Ah! Quanto si bea questo ex ministro quando dice che dal 2017 gli sbarchi sono diminuiti dell’80%, per effetto del suo accordo con la Libia. Vuole il merito ? Riconosciamoglielo, è giusto. E’ tutto suo.
Ma col merito della diminuzione degli sbarchi deve prendersi anche tutto il peso di coscienza sul “come” gli sbarchi sono diminuiti, ovvero lasciando i migranti a pregare di morire prima che una sola guardia libica possa toccarli. Se una di loro arrivasse a farlo, la vita di qualsiasi essere umano diventa una interminabile serie di giorni dentro un qualunque centro di accoglienza, creati con la cooperazione italiana e dove si consumano sevizie, denutrizione, violenze sessuali. Dove si ammassano corpi senza la disponibilità di servizi igienici e senza distinzione tra uomini, donne e persino bambini.
L’Alto Commissario ONU per i diritti umani Zeid Raad Al Hussein ha dichiarato che “(…) la politica Ue di assistere le autorità libiche nell’intercettare i migranti nel Mediterraneo e riportarli nelle terrificanti prigioni in Libia è disumana. La sofferenza dei migranti detenuti in Libia è un oltraggio alla coscienza dell’umanità”.
C’è un fatto che tutti i politici europei conoscono benissimo e non ci dicono: la Libia non è certamente firmataria della Dichiarazione europea per la salvaguardia dei Diritti dell’Uomo e delle Libertà Fondamentali (detta anche CEDU) del 1950. Ma l’Italia sì, e ne ha rafforzato il contenuto, con le famose sentenze gemelle nn.348 e 349, pronunciate dalla Corte Costituzionale. E l’Italia non può non tenere conto che ogni accordo stipulato con la Libia dal 2008 al 2017 viola la CEDU.
Dire, in ogni canale televisivo, che gli sbarchi in Italia sono diminuiti dell’80% è propagandistico, tanto quanto dire che bisogna trattare con la Libia per risolvere il problema immigrazione, perché la Libia è un luogo di tortura.
Per chi non lo sapesse, il nostro Paese è già stato condannato dalla Corte Europea dei Diritti dell’Uomo di Strasburgo nel 2012, nel famoso caso “Hirsi Jamaa e altri contro Italia”. La Corte ha dichiarato che l’espulsione dall’Italia di naufraghi verso la Libia vìola il divieto di tortura, i trattamenti inumani o degradanti (Art. 3 CEDU), nonché le espulsioni collettive (Protocollo n. 4), e la mancata possibilità di richiedere la protezione internazionale (Art. 13 CEDU).
Sarebbe ora che tutti i nostri politici, di qualunque schieramento, prendessero atto che tra il 2008 ed il 2017 ogni forza politica al governo, compresa in tutto l’arco parlamentare, ha trattato, pagando, con un branco carnefici.
Possiamo ripartire da qui con onestà intellettuale e trovare alternative diverse da quelle di propaganda? E lo scrivo come uomo di scienza, ancora prima di dichiararmi cristiano. La verità umana sulle cose è questione di coscienza, soprattutto, e la nostra coscienza è legata alla capacità di (prestate) prestare attenzione alle cose che noi stessi giudichiamo importanti.

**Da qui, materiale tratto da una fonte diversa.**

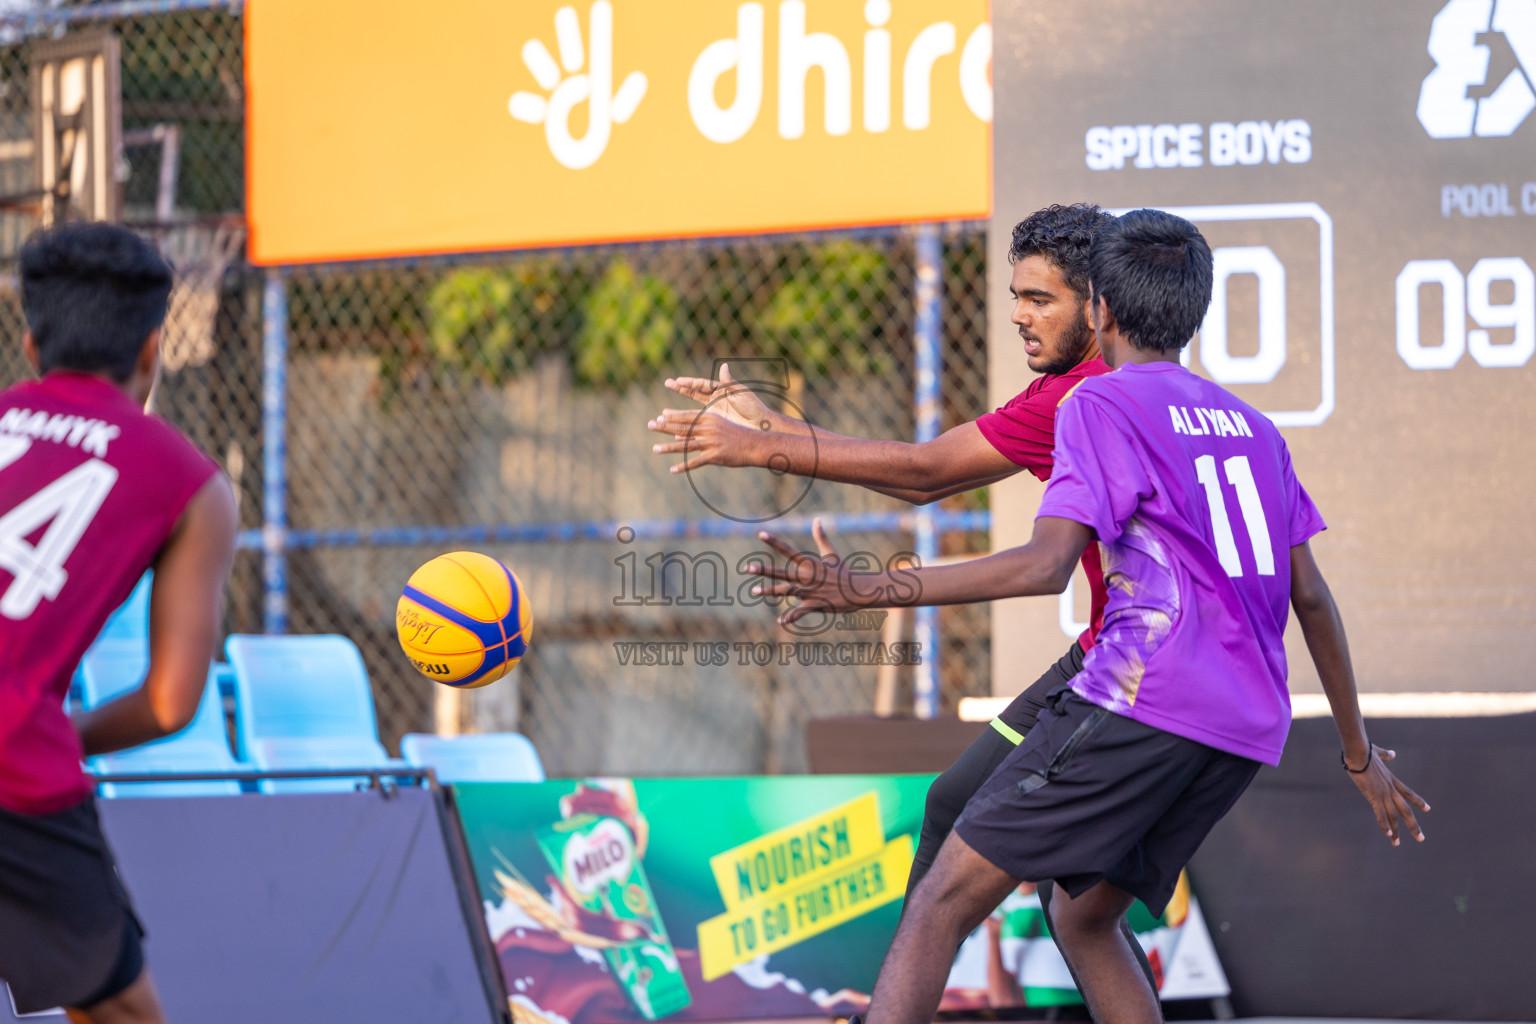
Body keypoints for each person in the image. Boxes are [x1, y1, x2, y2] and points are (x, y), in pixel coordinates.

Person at [747, 209, 1429, 1024]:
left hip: (1142, 696)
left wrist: (867, 589)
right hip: (1244, 728)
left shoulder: (1097, 407)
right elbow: (1310, 598)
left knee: (942, 902)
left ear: (1099, 306)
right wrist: (1358, 753)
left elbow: (1043, 566)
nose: (1021, 313)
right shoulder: (1255, 429)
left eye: (1041, 297)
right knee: (1084, 914)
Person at [0, 224, 237, 1024]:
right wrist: (66, 732)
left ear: (30, 343)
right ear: (151, 349)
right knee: (121, 1012)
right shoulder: (188, 481)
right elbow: (171, 703)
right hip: (10, 760)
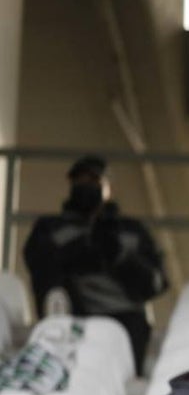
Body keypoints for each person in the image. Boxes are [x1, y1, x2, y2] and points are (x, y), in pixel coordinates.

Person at [23, 155, 168, 376]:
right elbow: (40, 266)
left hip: (126, 321)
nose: (86, 186)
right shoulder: (50, 228)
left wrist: (120, 259)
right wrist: (80, 251)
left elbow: (157, 283)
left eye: (93, 180)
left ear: (108, 186)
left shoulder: (132, 231)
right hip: (75, 318)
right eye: (80, 181)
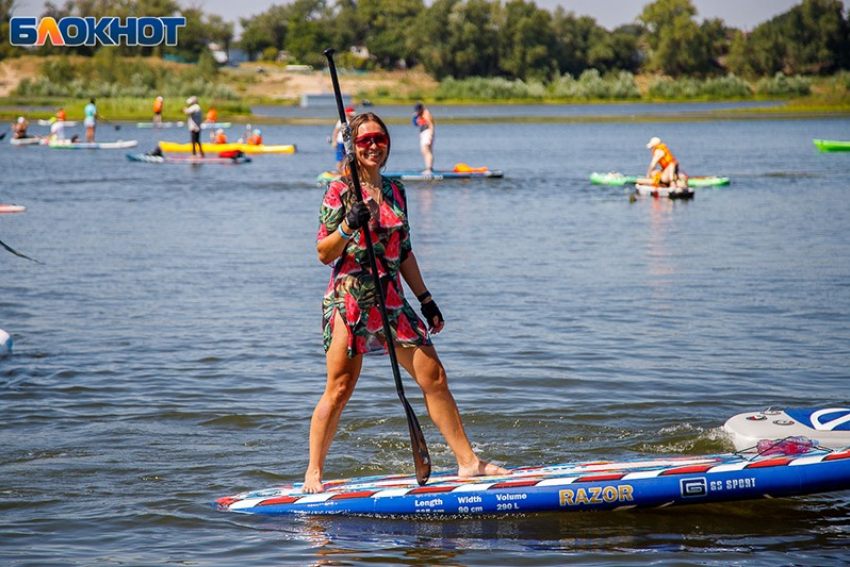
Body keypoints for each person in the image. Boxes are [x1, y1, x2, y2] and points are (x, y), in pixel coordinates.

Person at [305, 112, 507, 494]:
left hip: (393, 297)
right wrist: (348, 225)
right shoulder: (338, 191)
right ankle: (313, 472)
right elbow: (323, 252)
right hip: (351, 296)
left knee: (434, 377)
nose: (373, 146)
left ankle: (469, 463)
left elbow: (405, 251)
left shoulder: (397, 190)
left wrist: (427, 300)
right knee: (340, 386)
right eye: (364, 141)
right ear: (352, 147)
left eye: (379, 139)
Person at [413, 102, 435, 174]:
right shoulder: (420, 115)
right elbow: (416, 124)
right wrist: (415, 116)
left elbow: (431, 124)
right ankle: (428, 168)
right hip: (424, 133)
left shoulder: (426, 113)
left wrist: (431, 135)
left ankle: (429, 169)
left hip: (428, 133)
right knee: (424, 151)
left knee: (426, 149)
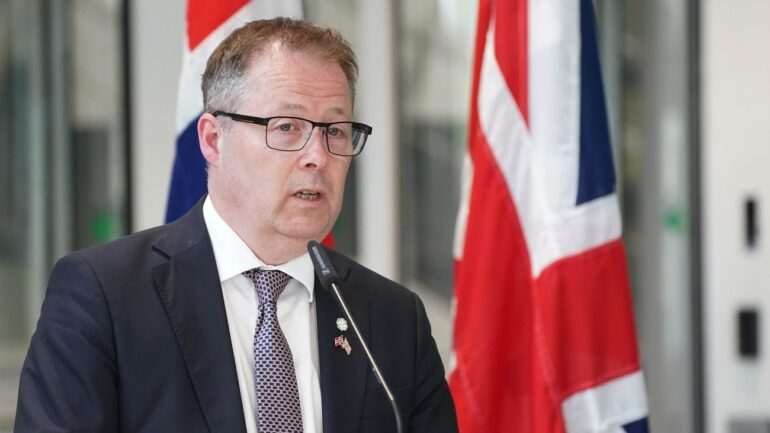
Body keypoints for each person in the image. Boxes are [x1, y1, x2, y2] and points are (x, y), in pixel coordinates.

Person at [14, 17, 457, 433]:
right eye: (287, 127)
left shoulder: (392, 318)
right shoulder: (105, 297)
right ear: (213, 140)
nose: (318, 157)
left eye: (335, 131)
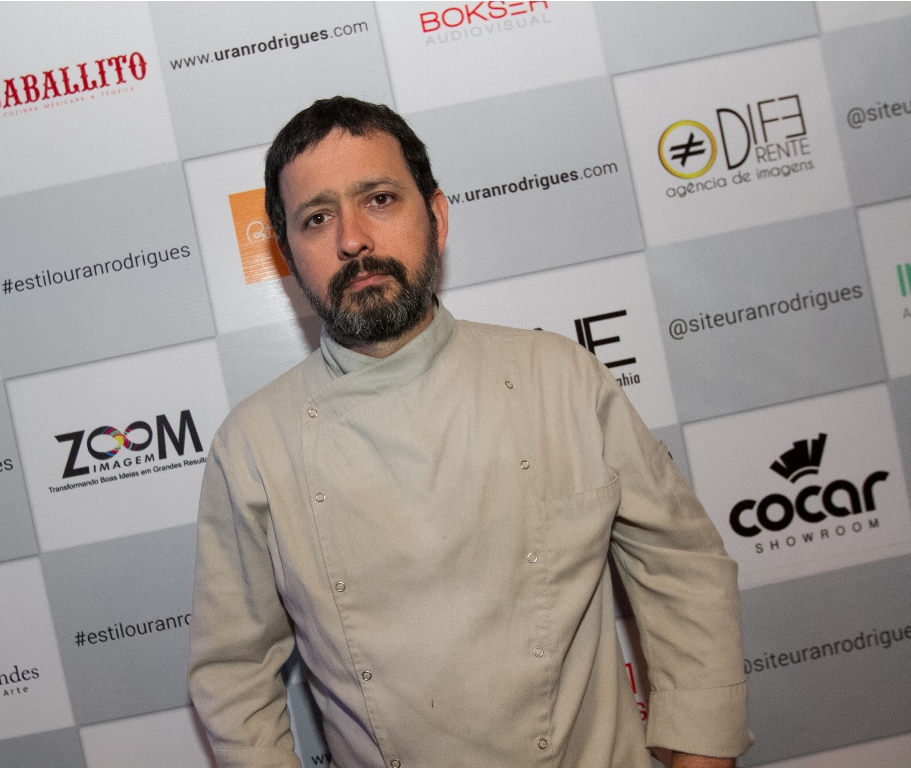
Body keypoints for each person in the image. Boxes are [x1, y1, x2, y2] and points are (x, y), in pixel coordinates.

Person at [188, 96, 752, 768]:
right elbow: (234, 674)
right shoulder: (254, 446)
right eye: (317, 218)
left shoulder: (559, 378)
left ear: (437, 215)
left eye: (379, 200)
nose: (352, 240)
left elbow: (681, 566)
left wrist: (700, 754)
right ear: (288, 253)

Quanto dunque è importante la vita di tutti?
Alessandro Bertirotti si è diplomato in pianoforte presso il Conservatorio Statale di Musica di Pescara e laureato in Pedagogia presso l’Università degli Studi di Firenze. È stato docente di Psicologia per il Design all’Università degli Studi di Genova, Scuola Politecnica, Dipartimento di Scienze per l’Architettura ed è attualmente Visiting Professor di Anthropology of Mind presso l’Universidad Externado de Colombia, a Bogotà; vice-segretario generale della CCLPW , per la Campagna Internazione per la Nuova Carta Mondiale dell’educazione (UNEDUCH), ONG presso l’Organizzazione delle Nazioni Unite e il Parlamento Europeo, e presidente dell’International Philomates Association. È membro della Honorable Academia Mundial de Educación di Buenos Aires e membro del Comitato Scientifico di Idea Fondazione (IF) di Torino, che si occupa di Neuroscienze, arte e cognizione per lo sviluppo della persona. Ha fondato l’Antropologia della mente (www.bertirotti.info).